* _TASK GOAL_: Retype every line from the one containing "focal_mm: 6.76" through the last line of the records below, both included; leave out the pictures.

── DATA RECORDS ──

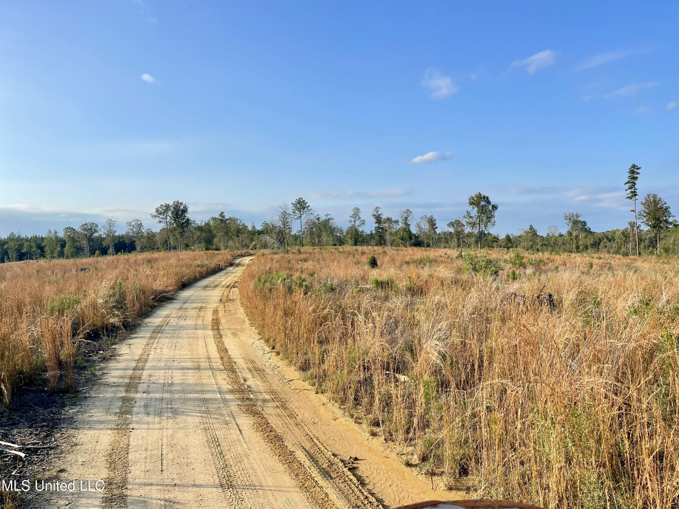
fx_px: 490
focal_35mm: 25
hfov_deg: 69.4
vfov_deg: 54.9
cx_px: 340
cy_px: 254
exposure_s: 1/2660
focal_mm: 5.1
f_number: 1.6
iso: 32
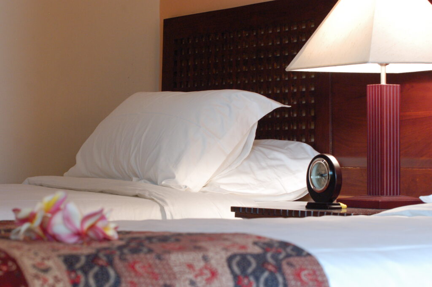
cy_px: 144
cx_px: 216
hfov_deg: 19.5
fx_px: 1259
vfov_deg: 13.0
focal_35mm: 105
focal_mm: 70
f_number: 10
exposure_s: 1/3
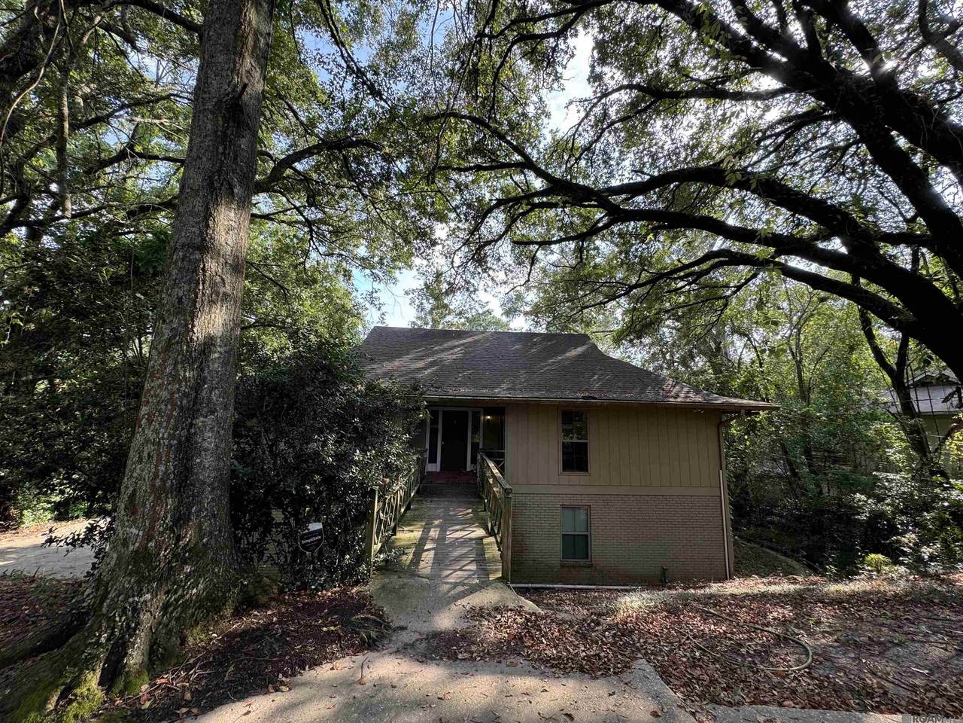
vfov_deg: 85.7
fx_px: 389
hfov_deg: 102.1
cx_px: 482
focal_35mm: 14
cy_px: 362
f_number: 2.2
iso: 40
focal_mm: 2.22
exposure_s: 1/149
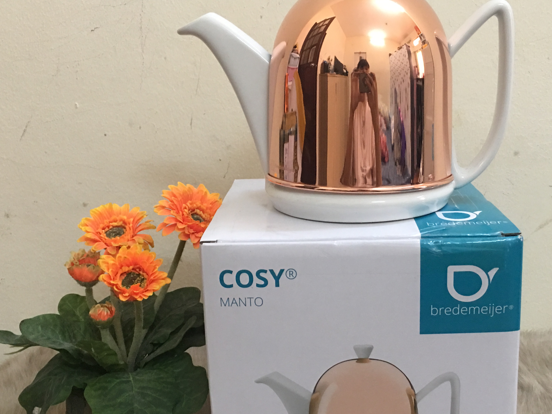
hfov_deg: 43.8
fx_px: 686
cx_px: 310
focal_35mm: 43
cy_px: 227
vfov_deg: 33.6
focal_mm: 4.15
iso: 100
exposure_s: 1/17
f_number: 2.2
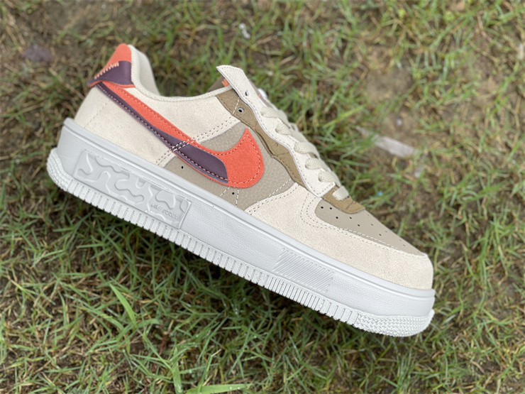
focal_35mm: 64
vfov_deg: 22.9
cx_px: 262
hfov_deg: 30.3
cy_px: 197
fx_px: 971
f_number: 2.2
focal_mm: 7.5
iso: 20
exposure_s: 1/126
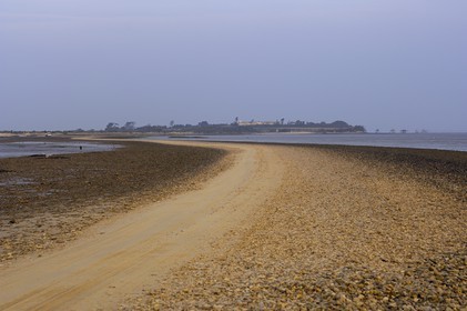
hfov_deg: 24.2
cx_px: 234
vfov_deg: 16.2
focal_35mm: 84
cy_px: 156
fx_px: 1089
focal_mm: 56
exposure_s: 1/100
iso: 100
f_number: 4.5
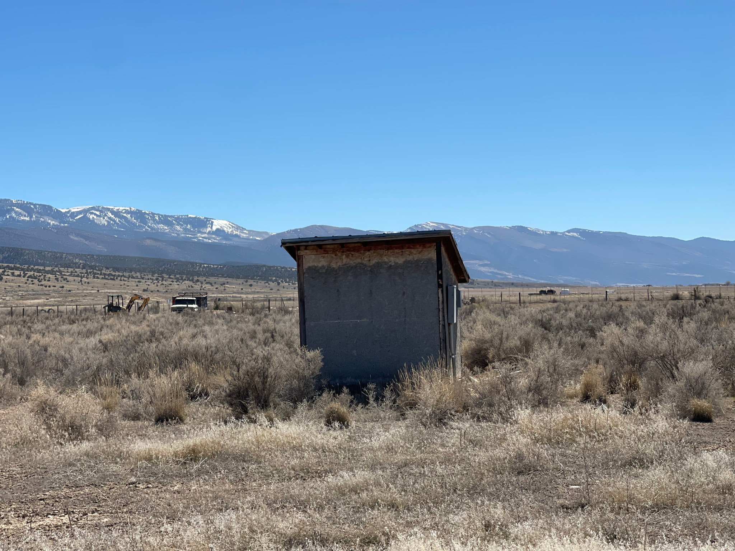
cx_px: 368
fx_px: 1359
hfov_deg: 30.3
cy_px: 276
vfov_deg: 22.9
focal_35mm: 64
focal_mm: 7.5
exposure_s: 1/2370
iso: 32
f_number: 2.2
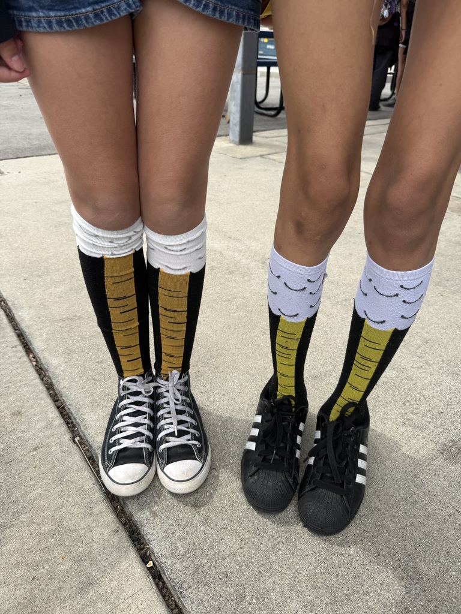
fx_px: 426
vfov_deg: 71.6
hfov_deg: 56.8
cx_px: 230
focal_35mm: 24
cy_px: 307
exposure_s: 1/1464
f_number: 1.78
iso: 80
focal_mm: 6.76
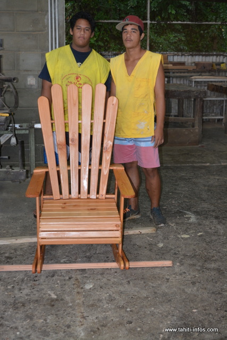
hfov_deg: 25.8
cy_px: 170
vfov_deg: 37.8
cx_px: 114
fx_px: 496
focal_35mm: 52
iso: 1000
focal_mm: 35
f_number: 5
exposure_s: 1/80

───

* _SOLUTION TO THIS TASK_:
focal_mm: 6.76
hfov_deg: 25.8
cy_px: 170
vfov_deg: 37.8
cx_px: 114
fx_px: 496
focal_35mm: 52
iso: 1000
focal_mm: 35
f_number: 5
exposure_s: 1/80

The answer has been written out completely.